Mysql ai agent tool

Hello, I’ve been spending some time lately playing with AI agents, however a very common issue I’m running into is with the MySQL Tool. I’m letting the AI Agent access my db with “Execute SQL” Operation, but it often fails (changing the model sometimes helps, but it’s more of a coin flip). I’m wondering if it would be possible to configure the SQL node to not error the whole scenario (stopping scenario execution) whenever a query is bad? Instead of “Error” I’d like to feed the error back to the AI agent. Is there any work planned on adding this functionality to the MySQL tool?

Welcome to the community @robot_ron

You can configure the MySQL node to continue execution even when queries fail, which will pass the error information to the next node (your AI Agent) instead of stopping the workflow.

Hope this helps!

Hello, thank you for your answer. Unfortunately the feature you’ve mentioned is only available in the standalone node. I was referring to the tool that is connected to the AI agent node, which is almost the same, with the mentioned feature not being included :frowning:

Hi @robot_ron Welcome !

i think you can deal with this in different approaches but since you have to use the tool connected to the ai agent i would suggest you can add other MySQL tools and hardcode some queries which let’s your AI Agent know about the schema of your database.

Pre-expose schema context via SQL queries that lets the ai agent know about the tables and schema as many of these failures happen (which you are facing currently) because the model is guessing column names.

This mirrors how production-grade “tool-using” agents are typically implemented.

You can reduce errors significantly by:

Feeding SHOW TABLES, feeding DESCRIBE orders or hardcoding schema documentation into the agent’s system prompt

for example:

The orders table has columns: id, reference, created_at, status

This won’t eliminate all errors, but it greatly reduces random failures and makes the agent more reliable, additionally you would need to tweak the system prompt a bit for smart tool calling.

I hope this solution helps you @robot_ron

What you need is a better design architecture, which I’ll explain below, such that your agents self-improve with mistakes. I’ll also offer a quick fix.

Quick Fix: “On Error” Node Setting

Every n8n node has a Settings tab (gear icon) with an “On Error” option. By default it’s set to “Stop Workflow” and that’s what’s killing the execution. Change it to:

“Continue Using Error Output”

This gives the MySQL node a second output branch (a red one) that emits the error message as data instead of crashing the workflow. You then route that red error output back into the AI Agent’s conversation loop so it can read the error and self-correct its query.

Wire it Properly: Agent Learns from its Mistakes

1. MySQL Node → Settings → On Error → “Continue Using Error Output”

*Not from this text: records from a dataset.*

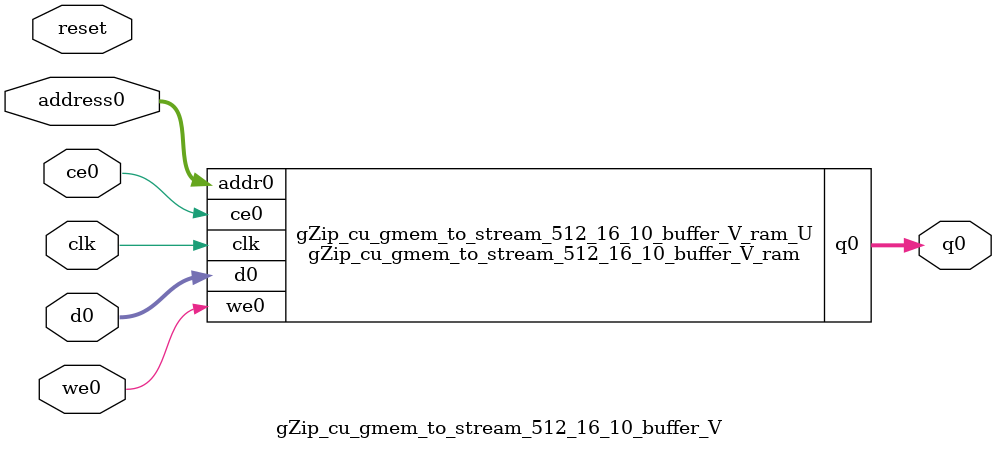
<source format=v>
`timescale 1 ns / 1 ps
module gZip_cu_gmem_to_stream_512_16_10_buffer_V_ram (addr0, ce0, d0, we0, q0,  clk);

parameter DWIDTH = 512;
parameter AWIDTH = 4;
parameter MEM_SIZE = 16;

input[AWIDTH-1:0] addr0;
input ce0;
input[DWIDTH-1:0] d0;
input we0;
output reg[DWIDTH-1:0] q0;
input clk;

(* ram_style = "block" *)reg [DWIDTH-1:0] ram[0:MEM_SIZE-1];




always @(posedge clk)  
begin 
    if (ce0) 
    begin
        if (we0) 
        begin 
            ram[addr0] <= d0; 
        end 
        q0 <= ram[addr0];
    end
end


endmodule

`timescale 1 ns / 1 ps
module gZip_cu_gmem_to_stream_512_16_10_buffer_V(
    reset,
    clk,
    address0,
    ce0,
    we0,
    d0,
    q0);

parameter DataWidth = 32'd512;
parameter AddressRange = 32'd16;
parameter AddressWidth = 32'd4;
input reset;
input clk;
input[AddressWidth - 1:0] address0;
input ce0;
input we0;
input[DataWidth - 1:0] d0;
output[DataWidth - 1:0] q0;



gZip_cu_gmem_to_stream_512_16_10_buffer_V_ram gZip_cu_gmem_to_stream_512_16_10_buffer_V_ram_U(
    .clk( clk ),
    .addr0( address0 ),
    .ce0( ce0 ),
    .we0( we0 ),
    .d0( d0 ),
    .q0( q0 ));

endmodule


</source>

2. Route the error output back to the agent. After the red (error) output, add a Set node that formats the error into a message like:

Your SQL query failed with this error: {{ $json.error.message }}
Please fix the query and try again. Remember to only use columns that exist in the schema.

Then loop that back into the AI Agent as a tool response.

3. Give the agent schema context upfront. The root cause here is that your AI hallucinated order_reference as a column name. Add a preliminary step (or put it in the agent’s system prompt) that runs:

SHOW COLUMNS FROM orders;

…and feeds the result to the agent. Something like:

“You have access to a MySQL database. Here are the available tables and their columns: [schema output]. Only use columns that exist in this schema. If a query fails, read the error and retry with a corrected query.”

4. Cap retries. Use a counter variable (via Set node + If node) to limit the agent to 2-3 retry attempts so a confused model doesn’t loop forever.

@robot_ron: you noted “swapping models” sometimes helps. That’s likely because you’ve packed the context window in the model you’re running and thus when you switch to a different one (with a CLEAN/EMPTY CONTEXT WINDOW) it follows instructions. As more and more context is added, the AI tries to keep track of EVERY PIECE OF IT, ultimately encountering something like brain fog or overload at which point it gets confused and starts doing weird things, even hallucinating.

The schema context in the system prompt is what stabilizes this across models — without it, the model is guessing at column names based on the table name alone.

No custom code or feature request needed. This is all achievable with current n8n 2.x capabilities.

FYI-

KEY SUGGESTION: Look into the concept of “Context Rot” or “stuffing the context window.”

Here’s an example of what I mean by context rot: When you run, for instance, Claude Code in the CLI, it presents explicitly in your terminal the number of tokens the current context window has burnt through. Suppose the total context window (i.e., the MAX number of tokens the AI can hold in memory at any given time) maxes out at 200k. IYou should really never run an instance of Claude Code beyond 40% of the total available context window, as when you cross that line performance degrades rapidly (200k x 40% = 80k tokens). When running these systems by hand, you structure the design upfront to ensure the primary/orchestration agent never exceeds 40% of the available context, and you have it outsource all laborious tasks to subagents with clean context windows (akin to “swapping models” in this case).